* WHAT TO DO:
Express every line of the records below as a JSON list of strings, one string per line, with blank lines and the picture lines left out.

Saved data entries:
○ ○ ○ ○ ○ ○ ○

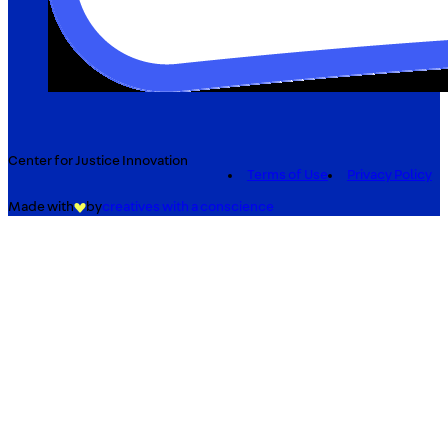
Center for Justice Innovation
Terms of Use
Privacy Policy
Made with
by
creatives with a conscience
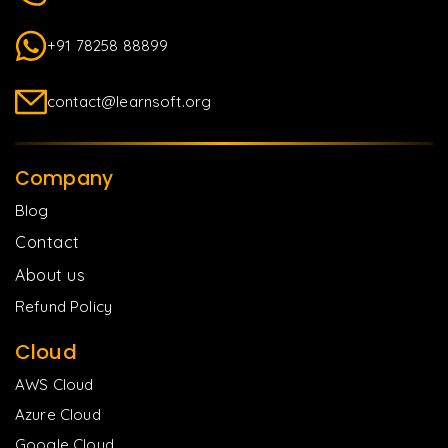
+91 78258 88899
contact@learnsoft.org
Company
Blog
Contact
About us
Refund Policy
Cloud
AWS Cloud
Azure Cloud
Google Cloud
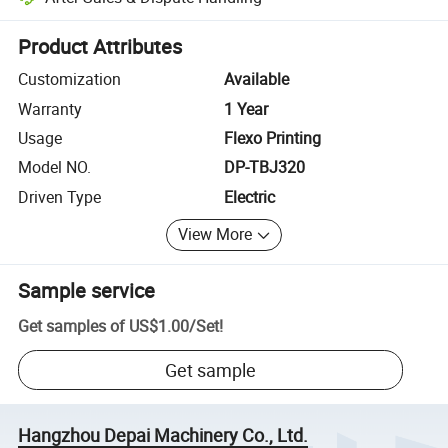
Platform-assisted dispute resolution, including refunds or returns whe
Product Attributes
Customization
Available
Warranty
1 Year
Usage
Flexo Printing
Model NO.
DP-TBJ320
Driven Type
Electric
View More
Sample service
Get samples of
US$1.00
/
Set
!
Get sample
Hangzhou Depai Machinery Co., Ltd.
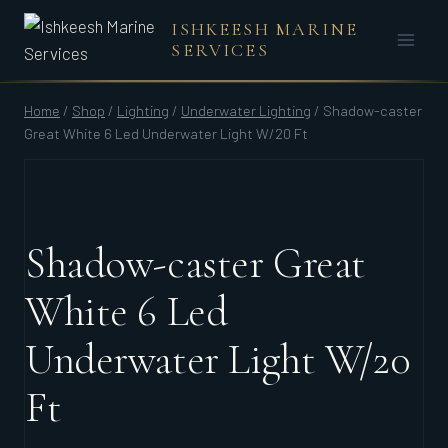
Skip
ISHKEESH MARINE
to
SERVICES
content
Home
/
Shop
/
Lighting
/
Underwater Lighting
/
Shadow-caster
Great White 6 Led Underwater Light W/20 Ft
Shadow-caster Great
White 6 Led
Underwater Light W/20
Ft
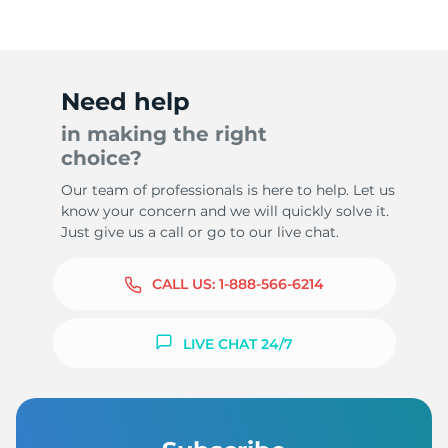
Need help
in making the right
choice?
Our team of professionals is here to help. Let us
know your concern and we will quickly solve it.
Just give us a call or go to our live chat.
CALL US:
1-888-566-6214
LIVE CHAT 24/7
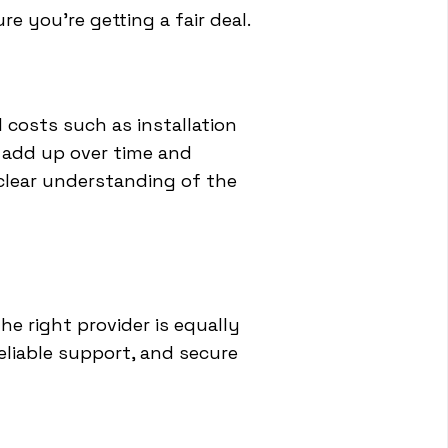
e you're getting a fair deal.
costs such as installation
 add up over time and
 clear understanding of the
he right provider is equally
reliable support, and secure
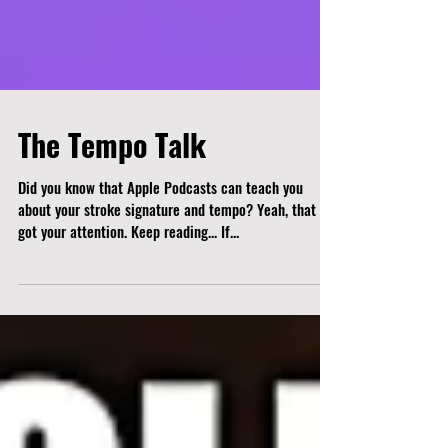
The Tempo Talk
Did you know that Apple Podcasts can teach you
about your stroke signature and tempo? Yeah, that
got your attention. Keep reading... If...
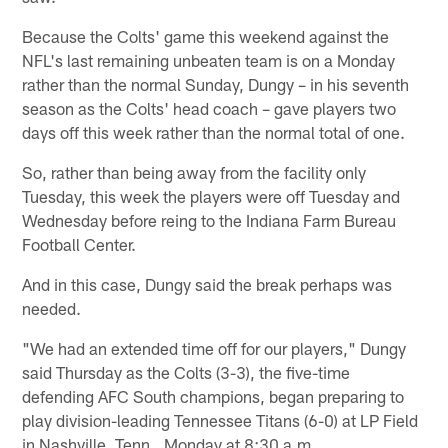
Because the Colts' game this weekend against the
NFL's last remaining unbeaten team is on a Monday
rather than the normal Sunday, Dungy – in his seventh
season as the Colts' head coach – gave players two
days off this week rather than the normal total of one.
So, rather than being away from the facility only
Tuesday, this week the players were off Tuesday and
Wednesday before reing to the Indiana Farm Bureau
Football Center.
And in this case, Dungy said the break perhaps was
needed.
"We had an extended time off for our players," Dungy
said Thursday as the Colts (3-3), the five-time
defending AFC South champions, began preparing to
play division-leading Tennessee Titans (6-0) at LP Field
in Nashville, Tenn., Monday at 8:30 a.m.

○ ○ ○ ○ ○ ○ ○

* REPLY TO THE EXERCISE:
[
  "Center for Justice Innovation",
  "Terms of Use",
  "Privacy Policy",
  "Made with",
  "by",
  "creatives with a conscience",
  "+91 78258 88899",
  "contact@learnsoft.org",
  "Company",
  "Blog",
  "Contact",
  "About us",
  "Refund Policy",
  "Cloud",
  "AWS Cloud",
  "Azure Cloud",
  "Google Cloud",
  "Platform-assisted dispute resolution, including refunds or returns whe",
  "Product Attributes",
  "Customization",
  "Available",
  "Warranty",
  "1 Year",
  "Usage",
  "Flexo Printing",
  "Model NO.",
  "DP-TBJ320",
  "Driven Type",
  "Electric",
  "View More",
  "Sample service",
  "Get samples of",
  "US$1.00",
  "/",
  "Set",
  "!",
  "Get sample",
  "Hangzhou Depai Machinery Co., Ltd.",
  "Skip",
  "ISHKEESH MARINE",
  "to",
  "SERVICES",
  "content",
  "Home",
  "/",
  "Shop",
  "/",
  "Lighting",
  "/",
  "Underwater Lighting",
  "/",
  "Shadow-caster",
  "Great White 6 Led Underwater Light W/20 Ft",
  "Shadow-caster Great",
  "White 6 Led",
  "Underwater Light W/20",
  "Ft",
  "Need help",
  "in making the right",
  "choice?",
  "Our team of professionals is here to help. Let us",
  "know your concern and we will quickly solve it.",
  "Just give us a call or go to our live chat.",
  "CALL US:",
  "1-888-566-6214",
  "LIVE CHAT 24/7",
  "e you're getting a fair deal.",
  "costs such as installation",
  " add up over time and",
  " clear understanding of the",
  "he right provider is equally",
  "reliable support, and secure",
  "The Tempo Talk",
  "Did you know that Apple Podcasts can teach you",
  "about your stroke signature and tempo? Yeah, that",
  "got your attention. Keep reading... If...",
  "Because the Colts' game this weekend against the",
  "NFL's last remaining unbeaten team is on a Monday",
  "rather than the normal Sunday, Dungy – in his seventh",
  "season as the Colts' head coach – gave players two",
  "days off this week rather than the normal total of one.",
  "So, rather than being away from the facility only",
  "Tuesday, this week the players were off Tuesday and",
  "Wednesday before reing to the Indiana Farm Bureau",
  "Football Center.",
  "And in this case, Dungy said the break perhaps was",
  "needed.",
  "\"We had an extended time off for our players,\" Dungy",
  "said Thursday as the Colts (3-3), the five-time",
  "defending AFC South champions, began preparing to",
  "play division-leading Tennessee Titans (6-0) at LP Field",
  "in Nashville, Tenn., Monday at 8:30 a.m."
]